* _DIRECTIVE A_
Retype the entries word for word, starting at their first line and ending with the line that contains "Baku: 7:36 -> 7:37", with both of those lines included.

Studies concur that social-economic factors such as income, age, parking availability, and space influence parking behavior. Complex models have addressed the limitations of previous studies. For example, Guo et al. (2013) compared two choice models. One model assumes that all drivers make decisions simultaneously, and the other model considers the variety of individual psychological characteristics. The results showed that the latter had a higher accuracy for prediction. Ottomanelli, Dell’Orco, and Sassanelli (2011) used a model to study behavior about uncertainty. In this model, the imperfect knowledge was about the pricing scheme, the enforcement of parking violations, the distance between parking spot and opportunity (destination), and the presence of congestion. Overall, the psychological and socioeconomic characteristics of drivers, the parking facility, and the characteristics of alternative parking impact choices. Also, parking pricing, cruising time, and walk time are more significant predictors of parking behavior than fuel cost and commuting time (Parmar, Das, and Dave, 2020). Scholars agree that informed, dynamic, and publicly available information on pricing policies, rather than free parking, can alleviate the auto-dependency rate, decrease car trips, and prevent the negative externalities of parking or the emergence of the proliferation of informal or illegal parking.

Reassessing minimum parking requirements

This section discusses the implications of minimum parking requirements, which often use simplistic methods to estimate the parking needs by building use and structure. These assessments consider the peak parking occupancy collected in surveys in suburban areas, which typically results in overestimating parking demand.

Some cities simply replicate the parking requirements of other cities, and thus the excessive or insufficient parking spreads. Alternative approaches could stop the spread of outdated or excessive municipal parking requirements. One alternative strategy could include curbside/on-street parking spaces to meet the minimum requirement. In addition, the transportation engineers and planners determining typical parking demand could consider the average parking demand instead of peak demand.  This may be a more precise estimate of parking needs throughout the year. Excessive parking in U.S. cities also increases the rate of vacancy or underutilization of land. Studies in U.S. cities have reported a vacancy rate that ranges from 40 to 60% (Shoup 2006) and an oversupply of parking ranging between 30 to 90% in downtowns and between 20 to 66% in the suburbs (Weinberger & Karlin-Resnick, 2015). This means parking lots associated with vacant or low-occupied buildings are usually empty or underutilized. Thus, scholars recommend reducing vacancy to 35% because it will affect required parking (Shoup 2006). More recent strategies pose a vacancy rate of 15% in parking areas as an optimum goal to reduce parking-related traffic because parking supply and demand remain balanced. This strategy may prevent car spillovers on roads looking for parking while ensuring vacancy or availability in parking spots.

* _RECORDS TO PROCESS_
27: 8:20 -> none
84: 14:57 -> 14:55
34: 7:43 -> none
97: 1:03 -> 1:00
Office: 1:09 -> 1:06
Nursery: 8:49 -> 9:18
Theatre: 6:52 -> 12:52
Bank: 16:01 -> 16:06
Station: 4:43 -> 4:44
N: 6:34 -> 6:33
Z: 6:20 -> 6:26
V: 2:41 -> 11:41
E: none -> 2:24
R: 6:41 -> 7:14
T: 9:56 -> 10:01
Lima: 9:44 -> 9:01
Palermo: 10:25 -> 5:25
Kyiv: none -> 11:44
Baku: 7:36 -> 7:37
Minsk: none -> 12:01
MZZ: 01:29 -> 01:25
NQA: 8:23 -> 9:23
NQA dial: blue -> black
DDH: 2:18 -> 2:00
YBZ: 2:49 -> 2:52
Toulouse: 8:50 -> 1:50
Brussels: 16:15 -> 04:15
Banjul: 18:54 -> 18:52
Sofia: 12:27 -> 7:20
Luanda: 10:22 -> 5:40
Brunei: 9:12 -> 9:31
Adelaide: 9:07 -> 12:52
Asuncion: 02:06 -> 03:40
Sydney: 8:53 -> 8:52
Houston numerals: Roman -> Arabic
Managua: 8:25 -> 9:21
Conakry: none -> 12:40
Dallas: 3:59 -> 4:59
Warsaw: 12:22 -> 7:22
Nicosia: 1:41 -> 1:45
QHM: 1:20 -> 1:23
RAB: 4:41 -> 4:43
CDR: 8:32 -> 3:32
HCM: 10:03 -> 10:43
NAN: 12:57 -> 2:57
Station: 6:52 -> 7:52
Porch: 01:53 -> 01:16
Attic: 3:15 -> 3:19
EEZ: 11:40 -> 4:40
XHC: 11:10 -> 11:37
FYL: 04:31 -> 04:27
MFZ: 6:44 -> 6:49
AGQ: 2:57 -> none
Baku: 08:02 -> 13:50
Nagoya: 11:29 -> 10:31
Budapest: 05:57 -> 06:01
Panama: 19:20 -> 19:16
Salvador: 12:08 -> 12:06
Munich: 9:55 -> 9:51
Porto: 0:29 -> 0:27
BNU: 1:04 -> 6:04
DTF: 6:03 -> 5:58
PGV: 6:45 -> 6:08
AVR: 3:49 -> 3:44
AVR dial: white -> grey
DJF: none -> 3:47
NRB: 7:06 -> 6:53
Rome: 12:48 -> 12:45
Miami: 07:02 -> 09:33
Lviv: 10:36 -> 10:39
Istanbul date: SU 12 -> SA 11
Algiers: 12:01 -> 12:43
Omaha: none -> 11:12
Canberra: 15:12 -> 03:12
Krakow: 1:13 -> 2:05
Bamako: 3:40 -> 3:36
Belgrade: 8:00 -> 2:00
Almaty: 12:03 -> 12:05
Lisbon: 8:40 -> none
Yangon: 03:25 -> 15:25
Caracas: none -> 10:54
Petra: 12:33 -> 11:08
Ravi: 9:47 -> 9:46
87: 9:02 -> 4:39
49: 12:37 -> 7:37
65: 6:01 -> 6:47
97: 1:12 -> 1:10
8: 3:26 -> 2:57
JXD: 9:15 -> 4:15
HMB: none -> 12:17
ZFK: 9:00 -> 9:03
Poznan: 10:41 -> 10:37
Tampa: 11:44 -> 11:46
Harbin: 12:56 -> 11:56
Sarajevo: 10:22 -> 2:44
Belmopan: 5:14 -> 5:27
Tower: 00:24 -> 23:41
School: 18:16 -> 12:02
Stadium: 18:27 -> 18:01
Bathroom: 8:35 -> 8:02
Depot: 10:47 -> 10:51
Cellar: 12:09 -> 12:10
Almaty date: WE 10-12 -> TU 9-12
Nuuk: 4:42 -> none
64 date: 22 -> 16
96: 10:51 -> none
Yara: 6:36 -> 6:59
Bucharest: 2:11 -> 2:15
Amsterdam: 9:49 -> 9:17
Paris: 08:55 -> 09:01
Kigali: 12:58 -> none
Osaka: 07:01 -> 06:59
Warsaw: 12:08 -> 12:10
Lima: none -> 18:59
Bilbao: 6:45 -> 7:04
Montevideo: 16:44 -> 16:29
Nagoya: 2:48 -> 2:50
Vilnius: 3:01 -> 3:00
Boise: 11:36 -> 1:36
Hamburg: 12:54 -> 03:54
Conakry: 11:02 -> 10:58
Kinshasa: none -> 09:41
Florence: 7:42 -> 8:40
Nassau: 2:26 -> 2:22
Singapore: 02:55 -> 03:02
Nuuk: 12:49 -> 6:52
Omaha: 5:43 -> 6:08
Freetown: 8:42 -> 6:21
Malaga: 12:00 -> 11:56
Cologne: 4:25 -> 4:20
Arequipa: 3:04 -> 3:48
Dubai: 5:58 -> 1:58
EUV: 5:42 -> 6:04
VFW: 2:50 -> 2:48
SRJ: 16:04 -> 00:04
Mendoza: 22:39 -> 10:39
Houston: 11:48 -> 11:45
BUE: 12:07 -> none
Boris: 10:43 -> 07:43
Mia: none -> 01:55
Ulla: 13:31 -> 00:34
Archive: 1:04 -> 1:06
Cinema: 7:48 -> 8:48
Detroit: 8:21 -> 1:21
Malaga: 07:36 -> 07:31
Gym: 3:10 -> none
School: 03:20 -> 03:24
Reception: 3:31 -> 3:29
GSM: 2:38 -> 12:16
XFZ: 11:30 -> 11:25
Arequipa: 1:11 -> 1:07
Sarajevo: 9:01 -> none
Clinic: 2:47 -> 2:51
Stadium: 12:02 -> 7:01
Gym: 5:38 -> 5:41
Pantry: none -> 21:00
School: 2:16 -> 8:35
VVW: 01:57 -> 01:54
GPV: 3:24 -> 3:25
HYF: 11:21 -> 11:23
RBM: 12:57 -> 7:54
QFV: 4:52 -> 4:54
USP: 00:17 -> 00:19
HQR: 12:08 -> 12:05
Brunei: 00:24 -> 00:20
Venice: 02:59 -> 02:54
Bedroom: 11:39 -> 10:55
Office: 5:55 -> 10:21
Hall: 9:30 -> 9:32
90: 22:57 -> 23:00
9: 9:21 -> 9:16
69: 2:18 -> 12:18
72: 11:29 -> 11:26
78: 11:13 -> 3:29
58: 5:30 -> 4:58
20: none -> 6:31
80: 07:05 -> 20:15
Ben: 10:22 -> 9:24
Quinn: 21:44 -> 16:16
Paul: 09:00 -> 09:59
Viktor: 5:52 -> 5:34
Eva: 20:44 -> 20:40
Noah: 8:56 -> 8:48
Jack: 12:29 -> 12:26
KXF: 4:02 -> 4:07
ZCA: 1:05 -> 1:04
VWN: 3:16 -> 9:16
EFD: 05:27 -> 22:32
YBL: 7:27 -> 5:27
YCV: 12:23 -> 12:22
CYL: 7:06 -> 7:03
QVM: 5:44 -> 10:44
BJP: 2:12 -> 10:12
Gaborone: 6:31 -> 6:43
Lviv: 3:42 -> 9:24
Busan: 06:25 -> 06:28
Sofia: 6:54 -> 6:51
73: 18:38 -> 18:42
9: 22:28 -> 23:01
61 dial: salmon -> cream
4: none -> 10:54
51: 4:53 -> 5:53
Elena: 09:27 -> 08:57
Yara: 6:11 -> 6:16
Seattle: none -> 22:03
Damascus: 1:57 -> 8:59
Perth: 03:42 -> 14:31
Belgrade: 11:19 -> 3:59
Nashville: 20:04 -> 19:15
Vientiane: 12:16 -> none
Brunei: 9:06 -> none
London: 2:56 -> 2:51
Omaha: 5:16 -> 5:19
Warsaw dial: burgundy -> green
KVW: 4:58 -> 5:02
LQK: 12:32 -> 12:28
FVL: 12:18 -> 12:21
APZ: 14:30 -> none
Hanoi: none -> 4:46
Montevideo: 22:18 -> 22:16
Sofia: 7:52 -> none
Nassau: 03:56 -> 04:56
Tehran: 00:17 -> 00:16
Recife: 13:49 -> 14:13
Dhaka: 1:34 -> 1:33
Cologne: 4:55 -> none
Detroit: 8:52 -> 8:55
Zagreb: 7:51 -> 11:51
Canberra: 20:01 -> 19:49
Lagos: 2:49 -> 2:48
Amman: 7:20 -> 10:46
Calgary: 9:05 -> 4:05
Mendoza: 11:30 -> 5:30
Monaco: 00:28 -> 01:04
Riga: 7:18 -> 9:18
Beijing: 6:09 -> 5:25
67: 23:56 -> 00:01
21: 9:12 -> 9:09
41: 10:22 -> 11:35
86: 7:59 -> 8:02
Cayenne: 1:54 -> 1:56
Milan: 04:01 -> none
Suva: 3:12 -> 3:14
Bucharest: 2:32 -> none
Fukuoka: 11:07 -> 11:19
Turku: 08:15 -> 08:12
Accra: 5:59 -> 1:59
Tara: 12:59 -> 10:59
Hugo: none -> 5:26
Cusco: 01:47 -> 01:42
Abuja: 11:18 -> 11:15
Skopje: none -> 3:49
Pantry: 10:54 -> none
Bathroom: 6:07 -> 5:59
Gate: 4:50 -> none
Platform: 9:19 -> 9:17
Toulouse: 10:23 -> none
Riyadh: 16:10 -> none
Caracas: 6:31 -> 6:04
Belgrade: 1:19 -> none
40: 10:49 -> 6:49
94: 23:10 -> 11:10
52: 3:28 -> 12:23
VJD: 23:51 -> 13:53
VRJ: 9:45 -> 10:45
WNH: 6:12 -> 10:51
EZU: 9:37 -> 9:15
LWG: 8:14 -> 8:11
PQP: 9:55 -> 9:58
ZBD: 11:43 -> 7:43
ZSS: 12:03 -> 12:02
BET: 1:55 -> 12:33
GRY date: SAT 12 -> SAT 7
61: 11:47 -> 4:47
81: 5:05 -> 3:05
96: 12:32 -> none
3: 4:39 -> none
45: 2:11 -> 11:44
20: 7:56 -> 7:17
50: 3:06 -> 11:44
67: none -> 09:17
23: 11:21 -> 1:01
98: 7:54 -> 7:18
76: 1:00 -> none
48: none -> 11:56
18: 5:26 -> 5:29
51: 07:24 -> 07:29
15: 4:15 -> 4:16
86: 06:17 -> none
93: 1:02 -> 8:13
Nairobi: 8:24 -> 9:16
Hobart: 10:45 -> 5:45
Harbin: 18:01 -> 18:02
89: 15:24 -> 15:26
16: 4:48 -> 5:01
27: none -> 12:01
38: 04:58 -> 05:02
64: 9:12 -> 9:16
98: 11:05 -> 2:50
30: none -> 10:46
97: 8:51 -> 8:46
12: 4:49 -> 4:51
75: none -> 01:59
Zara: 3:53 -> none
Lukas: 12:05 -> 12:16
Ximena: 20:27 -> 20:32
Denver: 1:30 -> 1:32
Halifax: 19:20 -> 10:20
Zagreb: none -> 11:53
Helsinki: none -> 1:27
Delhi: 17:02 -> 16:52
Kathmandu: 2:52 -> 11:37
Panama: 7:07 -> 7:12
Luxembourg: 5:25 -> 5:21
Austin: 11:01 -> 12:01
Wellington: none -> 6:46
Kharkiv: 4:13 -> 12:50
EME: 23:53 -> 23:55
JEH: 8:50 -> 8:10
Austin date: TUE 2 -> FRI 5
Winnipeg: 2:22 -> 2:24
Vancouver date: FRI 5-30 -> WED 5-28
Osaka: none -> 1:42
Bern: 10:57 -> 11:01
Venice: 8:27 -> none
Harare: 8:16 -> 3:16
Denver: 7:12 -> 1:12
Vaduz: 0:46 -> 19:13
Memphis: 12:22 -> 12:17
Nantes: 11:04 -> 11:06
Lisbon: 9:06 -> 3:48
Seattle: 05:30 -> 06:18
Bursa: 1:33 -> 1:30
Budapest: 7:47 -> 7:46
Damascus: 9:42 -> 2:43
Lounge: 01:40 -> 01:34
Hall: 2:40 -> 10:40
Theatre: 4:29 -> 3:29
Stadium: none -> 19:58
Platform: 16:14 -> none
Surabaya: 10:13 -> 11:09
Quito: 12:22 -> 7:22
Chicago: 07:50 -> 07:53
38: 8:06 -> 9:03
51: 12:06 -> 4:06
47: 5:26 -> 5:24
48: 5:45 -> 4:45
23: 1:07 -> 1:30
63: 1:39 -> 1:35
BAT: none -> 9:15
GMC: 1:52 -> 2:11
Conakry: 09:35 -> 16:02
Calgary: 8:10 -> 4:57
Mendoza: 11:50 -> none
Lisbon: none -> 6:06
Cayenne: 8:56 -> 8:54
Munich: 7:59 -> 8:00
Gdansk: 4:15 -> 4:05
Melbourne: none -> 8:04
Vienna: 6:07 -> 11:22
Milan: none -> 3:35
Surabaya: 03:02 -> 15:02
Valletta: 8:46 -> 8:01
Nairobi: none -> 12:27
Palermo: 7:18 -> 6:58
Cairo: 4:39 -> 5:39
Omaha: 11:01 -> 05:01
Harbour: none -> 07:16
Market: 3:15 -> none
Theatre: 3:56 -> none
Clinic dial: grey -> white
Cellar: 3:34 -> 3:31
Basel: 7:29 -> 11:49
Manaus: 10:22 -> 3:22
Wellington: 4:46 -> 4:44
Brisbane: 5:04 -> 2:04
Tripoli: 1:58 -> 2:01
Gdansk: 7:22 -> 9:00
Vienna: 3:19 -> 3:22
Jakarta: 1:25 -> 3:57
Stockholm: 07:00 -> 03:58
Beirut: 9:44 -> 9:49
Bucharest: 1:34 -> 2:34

* _DIRECTIVE B_
In the passage on parking, repeat the words from "Reassessing minimum parking" to "overestimating parking demand." word for word.

* _TASK RESPONSE A_
27: 8:20 -> none
84: 14:57 -> 14:55
34: 7:43 -> none
97: 1:03 -> 1:00
Office: 1:09 -> 1:06
Nursery: 8:49 -> 9:18
Theatre: 6:52 -> 12:52
Bank: 16:01 -> 16:06
Station: 4:43 -> 4:44
N: 6:34 -> 6:33
Z: 6:20 -> 6:26
V: 2:41 -> 11:41
E: none -> 2:24
R: 6:41 -> 7:14
T: 9:56 -> 10:01
Lima: 9:44 -> 9:01
Palermo: 10:25 -> 5:25
Kyiv: none -> 11:44
Baku: 7:36 -> 7:37

* _TASK RESPONSE B_
Reassessing minimum parking requirements

This section discusses the implications of minimum parking requirements, which often use simplistic methods to estimate the parking needs by building use and structure. These assessments consider the peak parking occupancy collected in surveys in suburban areas, which typically results in overestimating parking demand.